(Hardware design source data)
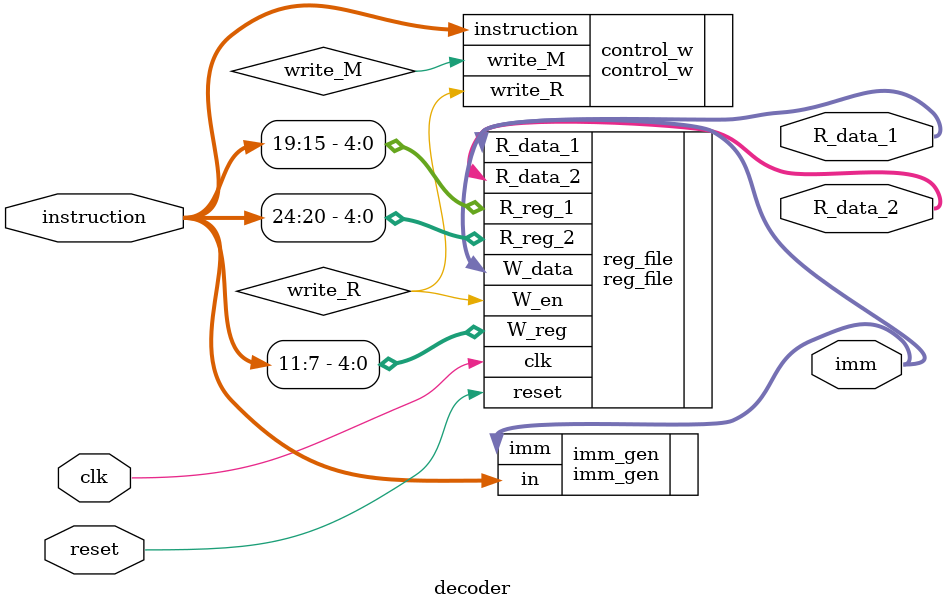
<source format=v>
module decoder(
    input clk,
    input reset,
    input [31:0] instruction,

    output [31:0] imm,
    output [31:0] R_data_1,
    output [31:0] R_data_2
);
    wire write_R, write_M;
    
    control_w control_w(
        .instruction(instruction),
        .write_R(write_R),
        .write_M(write_M)
    );

    imm_gen imm_gen(
        .in(instruction),
        .imm(imm)
    );

    reg_file reg_file(
        .clk(clk),
        .reset(reset),
        .R_reg_1(instruction[19:15]),
        .R_reg_2(instruction[24:20]),
        .W_reg(instruction[11:7]),
        .W_data(imm),
        .W_en(write_R),
        .R_data_1(R_data_1),
        .R_data_2(R_data_2)
    );
endmodule

</source>
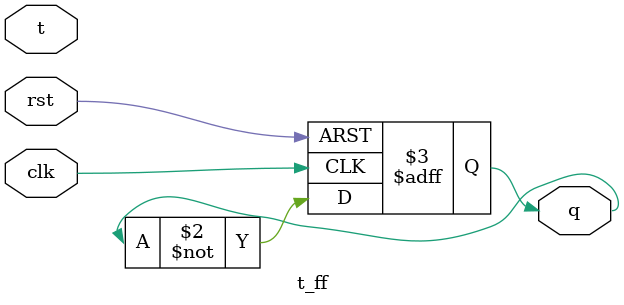
<source format=v>
module t_ff (
    input t, 
    input clk, 
    input rst, 
    output reg q
);
    always @(negedge clk or posedge rst) begin
        if (rst) 
            q <= 1'b0;  
        else 
            q <= ~q;
    end
endmodule


</source>
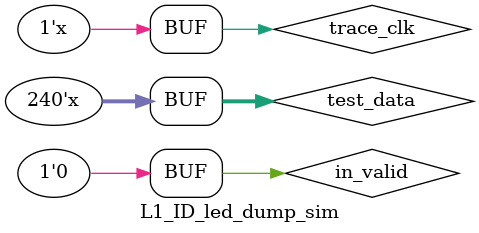
<source format=v>
`timescale 1ns / 1ps


module L1_ID_led_dump_sim;
reg trace_clk;
    reg in_valid;
    reg[239:0] test_data;
    wire[7:0] out_led;
    parameter CYCLE = 1;
    always # (CYCLE) trace_clk=~trace_clk;
    L1_ID_led_dump L1_ID_led_dump_i(
        .trace_clk(trace_clk),
        .test_data(test_data),
        .in_valid(in_valid),
        .out_led(out_led)
    );
    
initial begin
    trace_clk = 1;
    in_valid = 1'b1;
    test_data = 240'h0;
    #2
    in_valid = 1'b0;
    test_data = 240'hX;
    #2
    in_valid = 1'b1;
    test_data = 240'hX;
    #2
    in_valid = 1'b0;
    test_data = 240'hX;
    #2
    in_valid = 1'b1;
    test_data = 240'h0000_0001_0002_0003_0004_0005_0006_0007_0008_0009_000A_000B_000C_000D_000E;
    #2
    in_valid = 1'b0;
    test_data = 240'hX;
end
endmodule

</source>
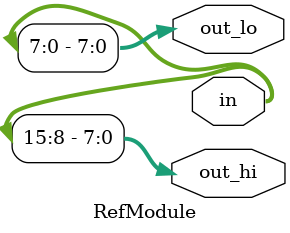
<source format=sv>

module RefModule (
  output [15:0] in,
  output [7:0] out_hi,
  output [7:0] out_lo
);

  assign {out_hi, out_lo} = in;

endmodule


</source>
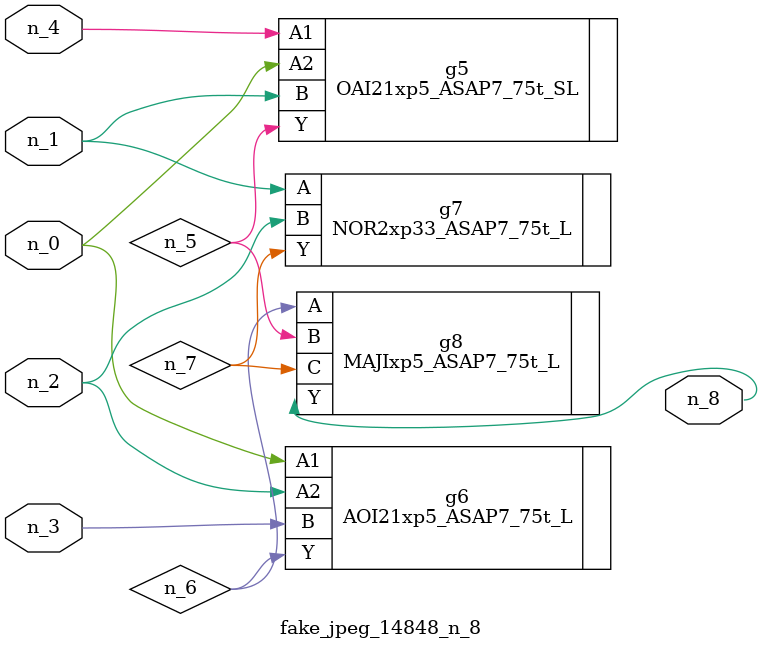
<source format=v>
module fake_jpeg_14848_n_8 (n_3, n_2, n_1, n_0, n_4, n_8);

input n_3;
input n_2;
input n_1;
input n_0;
input n_4;

output n_8;

wire n_6;
wire n_5;
wire n_7;

OAI21xp5_ASAP7_75t_SL g5 ( 
.A1(n_4),
.A2(n_0),
.B(n_1),
.Y(n_5)
);

AOI21xp5_ASAP7_75t_L g6 ( 
.A1(n_0),
.A2(n_2),
.B(n_3),
.Y(n_6)
);

NOR2xp33_ASAP7_75t_L g7 ( 
.A(n_1),
.B(n_2),
.Y(n_7)
);

MAJIxp5_ASAP7_75t_L g8 ( 
.A(n_6),
.B(n_5),
.C(n_7),
.Y(n_8)
);


endmodule
</source>
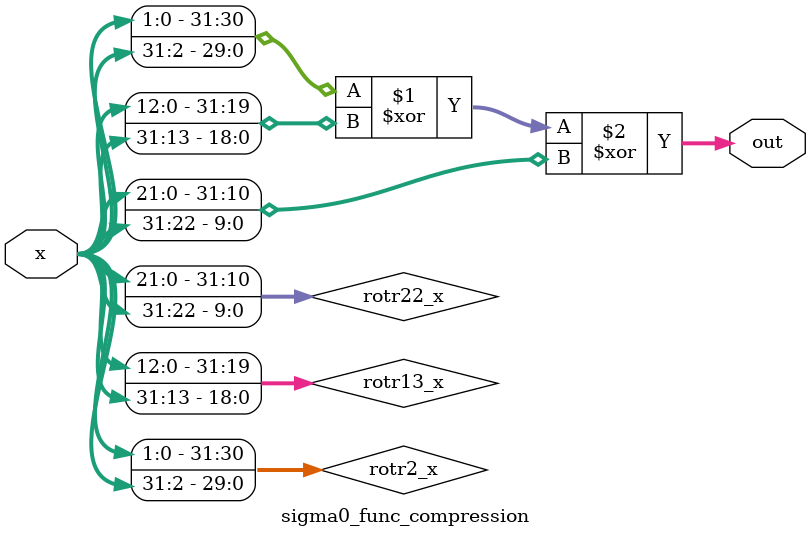
<source format=v>
module sigma0_func_compression (
    input wire [31:0] x,
    output wire [31:0] out
);

    wire [31:0] rotr2_x;
    wire [31:0] rotr13_x;
    wire [31:0] rotr22_x;

    // Rotate Right 2 bits: {lower 2 bits, upper 30 bits}
    assign rotr2_x  = {x[1:0], x[31:2]};
    // Rotate Right 13 bits: {lower 13 bits, upper 19 bits}
    assign rotr13_x = {x[12:0], x[31:13]};
    // Rotate Right 22 bits: {lower 22 bits, upper 10 bits}
    assign rotr22_x = {x[21:0], x[31:22]};

    // XOR các kết quả lại
    assign out = rotr2_x ^ rotr13_x ^ rotr22_x;

endmodule
</source>
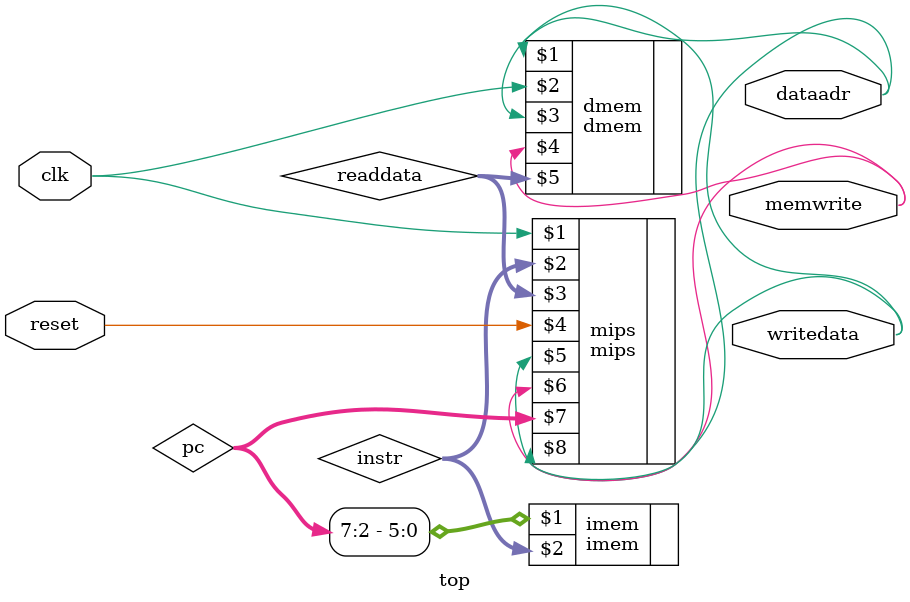
<source format=sv>
`timescale 1ns / 1ps


module top(
    input logic clk,reset,
    output logic writedata,dataadr,
    output memwrite
    );
    logic [31:0]pc, instr, readdata;
    mips mips(clk, instr, readdata, reset, dataadr, memwrite, pc, writedata);
    imem imem(pc[7:2], instr);
    dmem dmem(dataadr, clk, writedata, memwrite, readdata);
endmodule


</source>
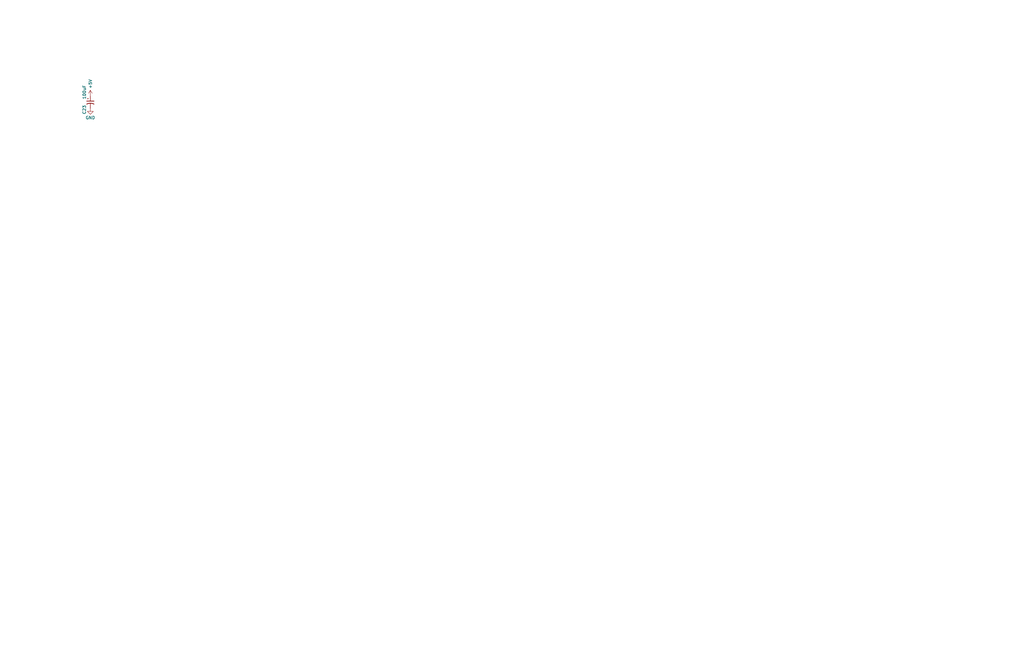
<source format=kicad_sch>
(kicad_sch (version 20230121) (generator eeschema)

  (uuid 4a0c7966-bb0c-4217-8893-deebb3c1692e)

  (paper "B")

  (title_block
    (title "SE-VGA")
    (date "2023-06-26")
    (rev "R3")
    (company "techav")
  )

  


  (symbol (lib_id "Device:C_Polarized_Small_US") (at 38.1 43.18 0) (unit 1)
    (in_bom yes) (on_board yes) (dnp no)
    (uuid 260e4199-49fd-4f97-9ce6-00cc2d2a4249)
    (property "Reference" "C23" (at 35.56 48.26 90)
      (effects (font (size 1.27 1.27)) (justify left))
    )
    (property "Value" "100uF" (at 35.56 41.91 90)
      (effects (font (size 1.27 1.27)) (justify left))
    )
    (property "Footprint" "" (at 38.1 43.18 0)
      (effects (font (size 1.27 1.27)) hide)
    )
    (property "Datasheet" "~" (at 38.1 43.18 0)
      (effects (font (size 1.27 1.27)) hide)
    )
    (pin "1" (uuid 1cc6a2af-8a97-4493-9b63-ed86416a152d))
    (pin "2" (uuid 37699132-e764-4144-965b-3a478513ca33))
    (instances
      (project "SE-VGA"
        (path "/3fb57e5b-a95c-4355-853e-c654757c2f2f/20263703-2618-4005-9d2f-ddbd15354a6e"
          (reference "C23") (unit 1)
        )
        (path "/3fb57e5b-a95c-4355-853e-c654757c2f2f/5b8b5e57-91a5-45af-8ddd-a009d44d55df"
          (reference "C24") (unit 1)
        )
      )
    )
  )

  (symbol (lib_id "power:GND") (at 38.1 45.72 0) (unit 1)
    (in_bom yes) (on_board yes) (dnp no) (fields_autoplaced)
    (uuid 4fb04b97-d448-486f-8d23-e137a73a7851)
    (property "Reference" "#PWR0102" (at 38.1 52.07 0)
      (effects (font (size 1.27 1.27)) hide)
    )
    (property "Value" "GND" (at 38.1 49.665 0)
      (effects (font (size 1.27 1.27)))
    )
    (property "Footprint" "" (at 38.1 45.72 0)
      (effects (font (size 1.27 1.27)) hide)
    )
    (property "Datasheet" "" (at 38.1 45.72 0)
      (effects (font (size 1.27 1.27)) hide)
    )
    (pin "1" (uuid c3d60304-25fb-40b0-be03-ee8bd44a4c27))
    (instances
      (project "SE-VGA"
        (path "/3fb57e5b-a95c-4355-853e-c654757c2f2f"
          (reference "#PWR0102") (unit 1)
        )
        (path "/3fb57e5b-a95c-4355-853e-c654757c2f2f/20263703-2618-4005-9d2f-ddbd15354a6e"
          (reference "#PWR0116") (unit 1)
        )
        (path "/3fb57e5b-a95c-4355-853e-c654757c2f2f/5b8b5e57-91a5-45af-8ddd-a009d44d55df"
          (reference "#PWR0118") (unit 1)
        )
      )
    )
  )

  (symbol (lib_id "power:+5V") (at 38.1 40.64 0) (unit 1)
    (in_bom yes) (on_board yes) (dnp no) (fields_autoplaced)
    (uuid 9180e78a-6b55-4cb7-a4c7-223145ad6a63)
    (property "Reference" "#PWR0103" (at 38.1 44.45 0)
      (effects (font (size 1.27 1.27)) hide)
    )
    (property "Value" "+5V" (at 38.1 37.465 90)
      (effects (font (size 1.27 1.27)) (justify left))
    )
    (property "Footprint" "" (at 38.1 40.64 0)
      (effects (font (size 1.27 1.27)) hide)
    )
    (property "Datasheet" "" (at 38.1 40.64 0)
      (effects (font (size 1.27 1.27)) hide)
    )
    (pin "1" (uuid 22650596-95a5-4a6f-9f94-3e57f57ba1ad))
    (instances
      (project "SE-VGA"
        (path "/3fb57e5b-a95c-4355-853e-c654757c2f2f"
          (reference "#PWR0103") (unit 1)
        )
        (path "/3fb57e5b-a95c-4355-853e-c654757c2f2f/20263703-2618-4005-9d2f-ddbd15354a6e"
          (reference "#PWR0115") (unit 1)
        )
        (path "/3fb57e5b-a95c-4355-853e-c654757c2f2f/5b8b5e57-91a5-45af-8ddd-a009d44d55df"
          (reference "#PWR0117") (unit 1)
        )
      )
    )
  )
)

</source>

» The task
Your answer should be one number, the count of lines in the records that contain the word "uuid".

» Response
8